Cloudflare Outage Caused by Config Change
A significant Cloudflare outage on February 20th, which disrupted 20% of internet traffic for six hours, was caused by a configuration change. A podcast analysis revealed a routine update to the "Bring Your Own IP" (BYOIP) pipeline triggered a logic error, deleting customer networks. The incident highlighted how multiple layers of automated and manual safeguards failed to prevent the catastrophic failure.

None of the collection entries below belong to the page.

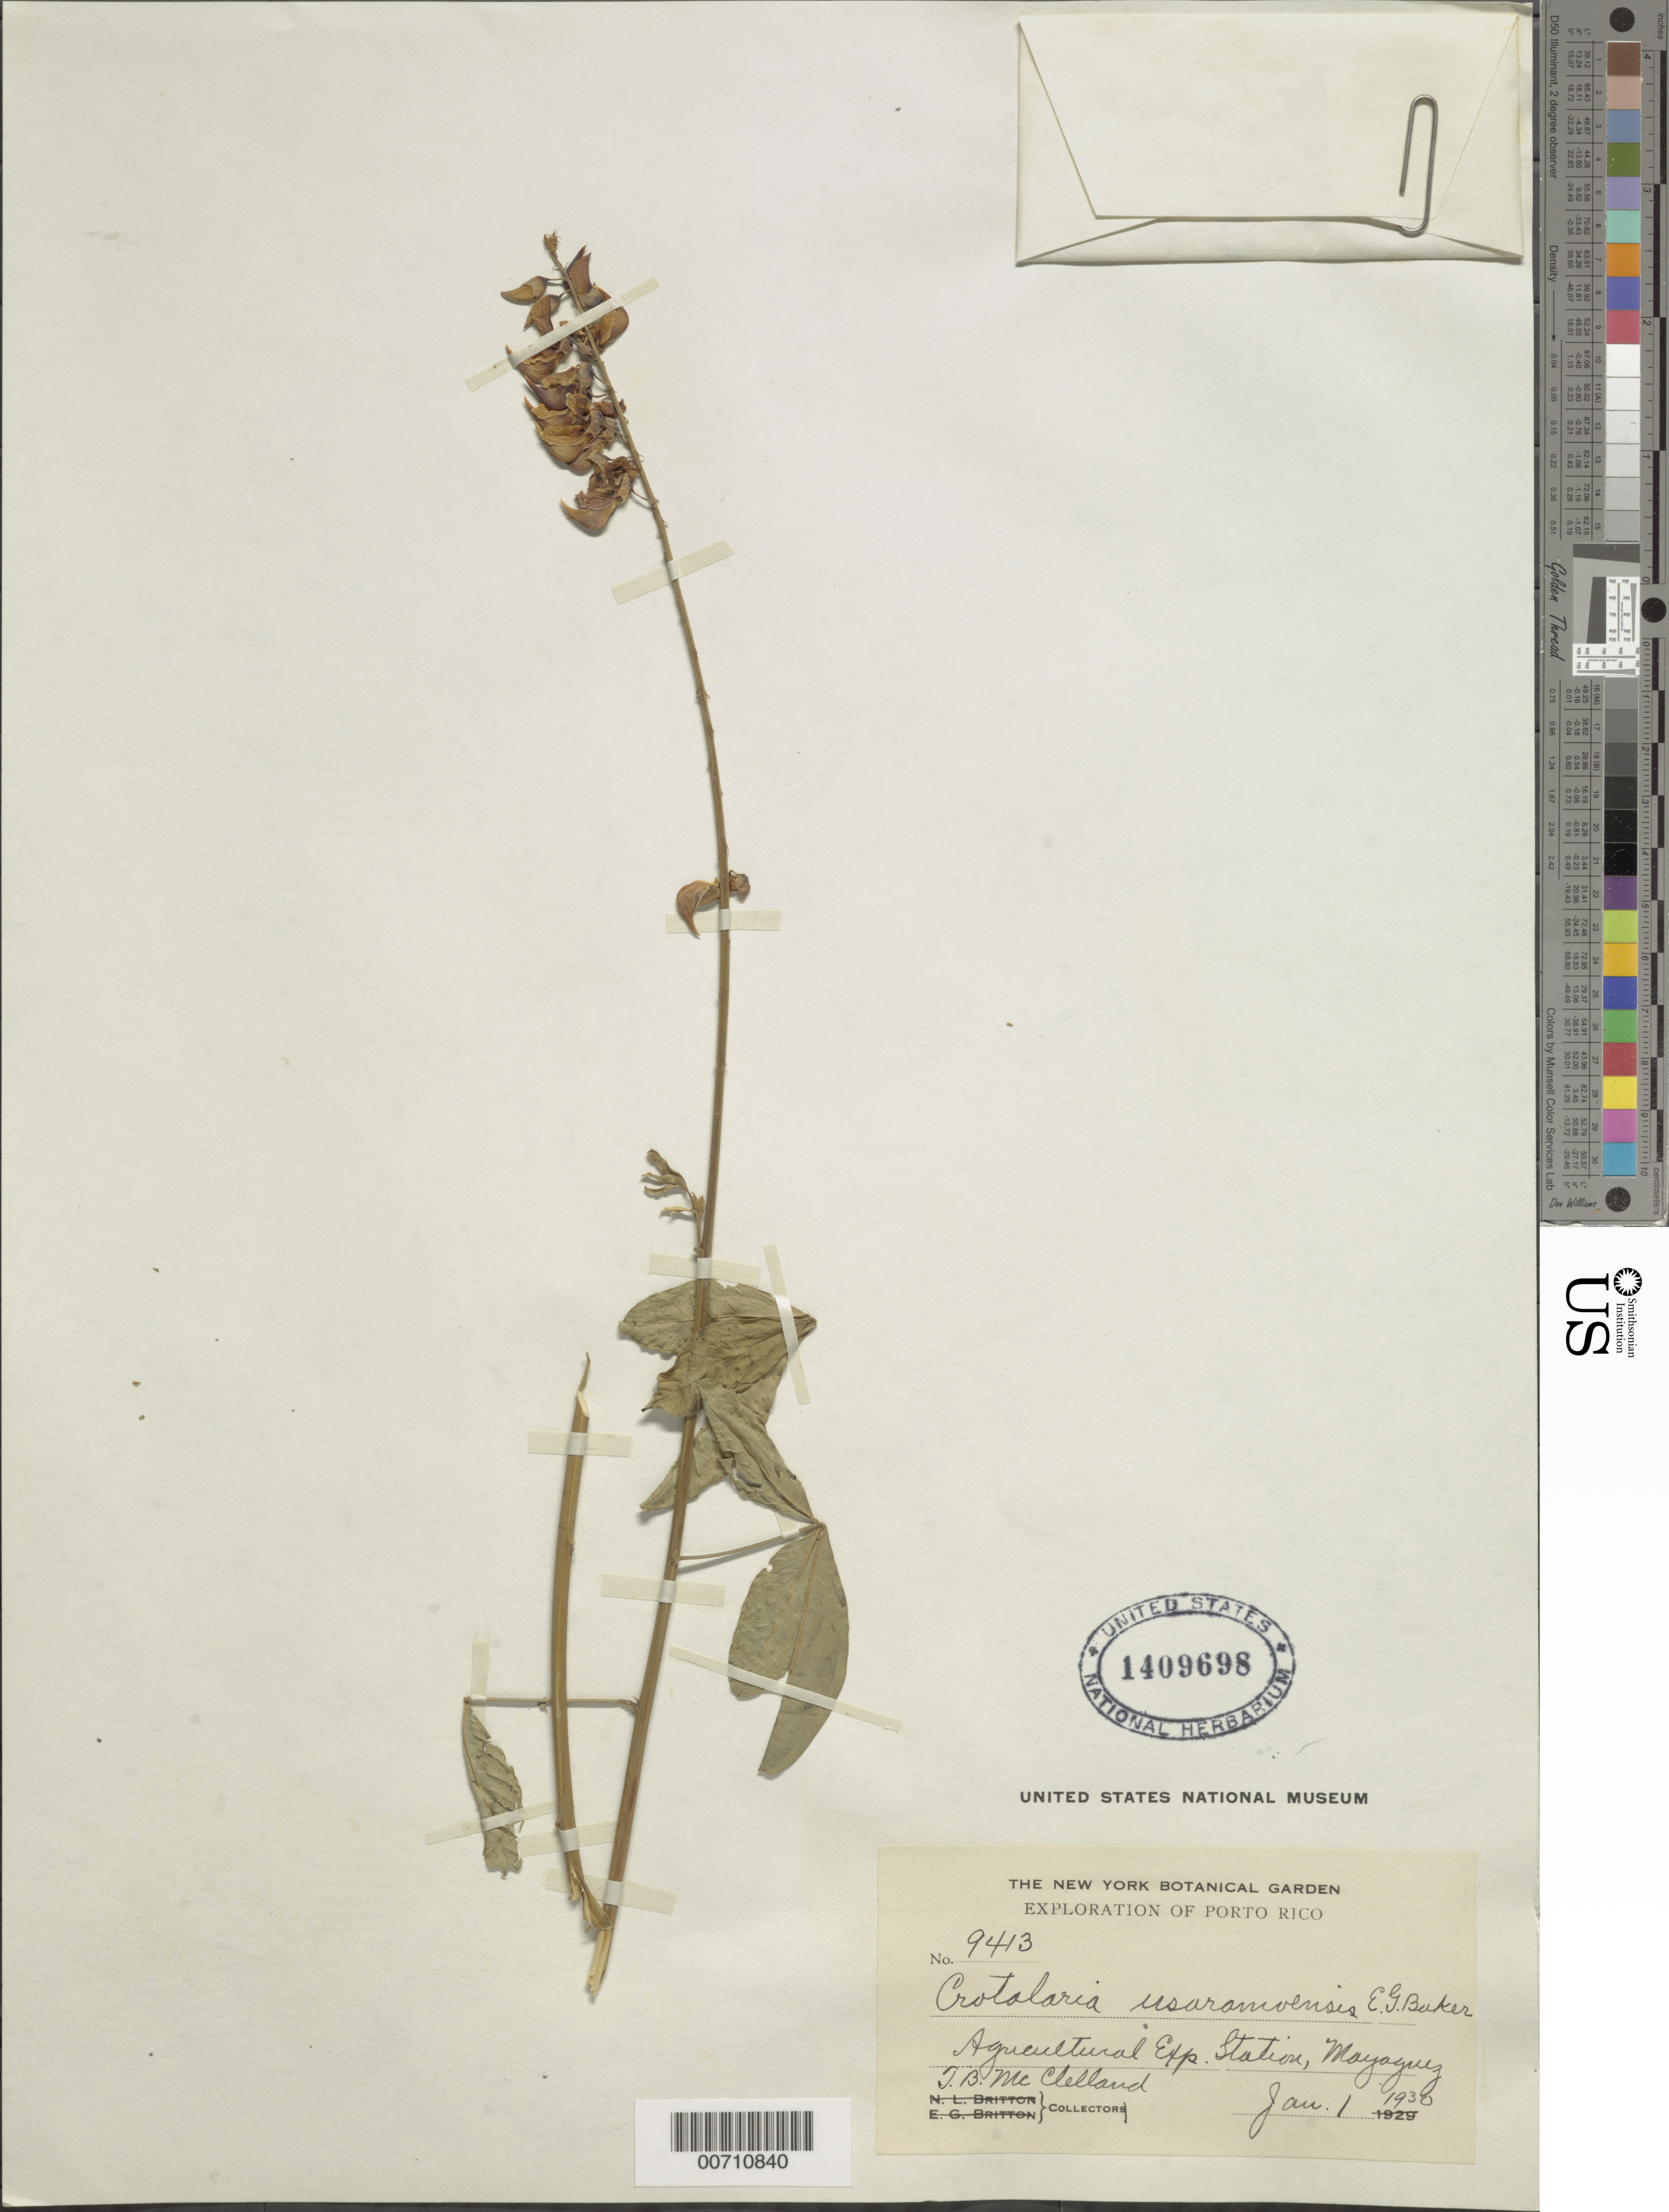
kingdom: Plantae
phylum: Tracheophyta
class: Magnoliopsida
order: Fabales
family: Fabaceae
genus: Crotalaria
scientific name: Crotalaria zanzibarica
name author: Benth.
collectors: J. McClelland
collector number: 9413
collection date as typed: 01 Jan 1930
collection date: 1930-01-01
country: Puerto Rico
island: Greater Antilles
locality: Mayaguez, Agricultural Exp. Station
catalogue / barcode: US 1409698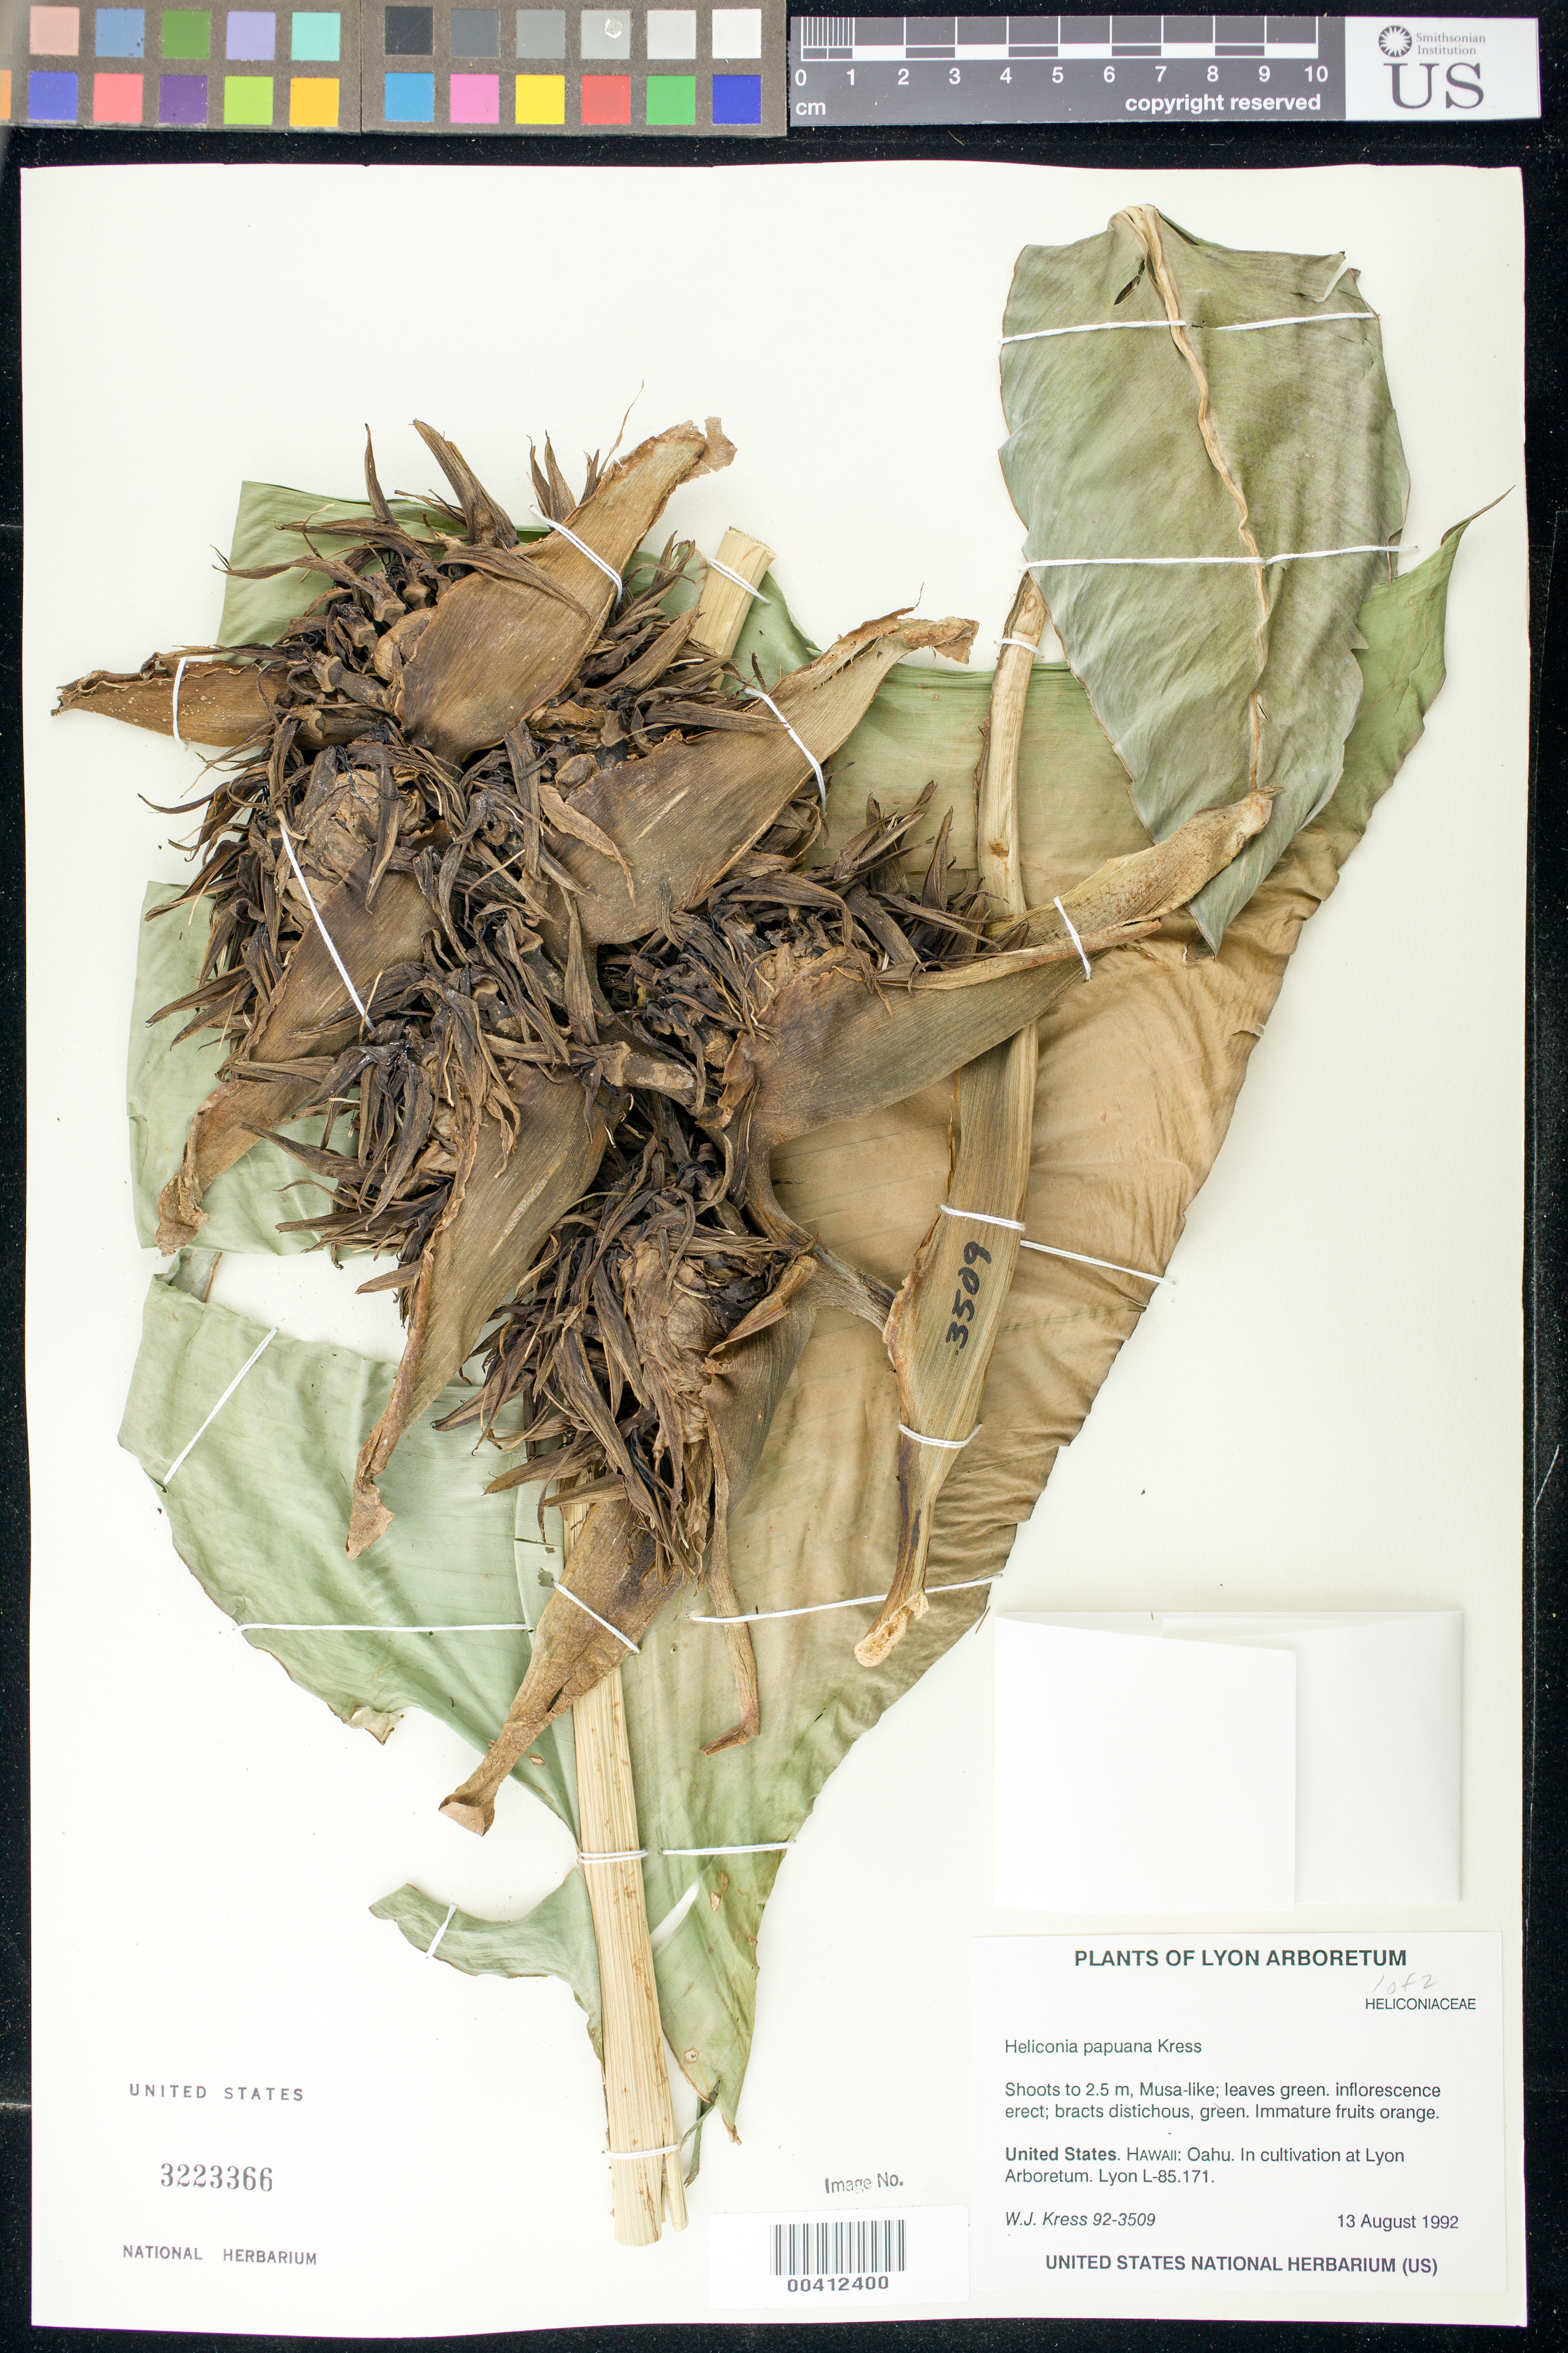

- The specific trigger was a bug in a script intended to automate the removal of customer IP prefixes; an API query with a bug was misinterpreted as a command to delete all prefixes rather than a specific subset. - The change, part of a resiliency initiative called "Code Orange: Fail Small," led to the withdrawal of Border Gateway Protocol (BGP) routes for approximately 1,100 of the 4,306 total BYOIP prefixes. - Recovery was complicated because the failure impacted prefixes differently; while some customers could restore service themselves via the dashboard, around 300 prefixes had their service configurations entirely removed and required manual restoration by engineers, which was completed at 23:03 UTC. - High-profile services affected by the outage included Uber, Workday, Wikipedia, Microsoft Outlook, and major betting platforms like Bet365. - End-user connections to affected services experienced a phenomenon known as "BGP Path Hunting," where their requests would search across networks for a valid route to the destination IP until the connection timed out. - This event follows a pattern of significant configuration-related incidents at Cloudflare, including a major November 2025 outage caused by a bloated bot management configuration file and a March 2025 failure triggered by a credential rotation error. - In addition to customer sites, Cloudflare's own public DNS resolver website, 1.1.1.1, displayed 403 errors, though the underlying DNS resolution service was not affected.